→ **PROBLEM TO WORK ON**: For every record below, repeat the text exactly and pass over any image.

Saved entries:
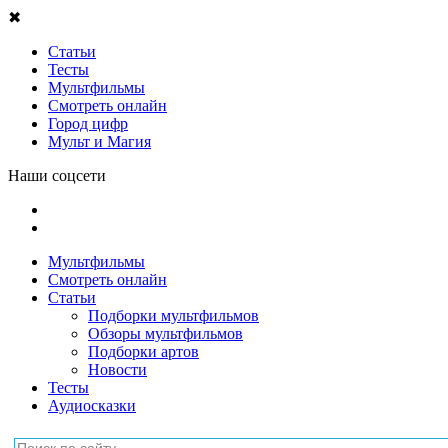
✖
Статьи
Тесты
Мультфильмы
Смотреть онлайн
Город цифр
Мульт и Магия
Наши соцсети
Мультфильмы
Смотреть онлайн
Статьи
Подборки мультфильмов
Обзоры мультфильмов
Подборки артов
Новости
Тесты
Аудиосказки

→ **REPLY TO THE EXERCISE**:
✖
Статьи
Тесты
Мультфильмы
Смотреть онлайн
Город цифр
Мульт и Магия
Наши соцсети
Мультфильмы
Смотреть онлайн
Статьи
Подборки мультфильмов
Обзоры мультфильмов
Подборки артов
Новости
Тесты
Аудиосказки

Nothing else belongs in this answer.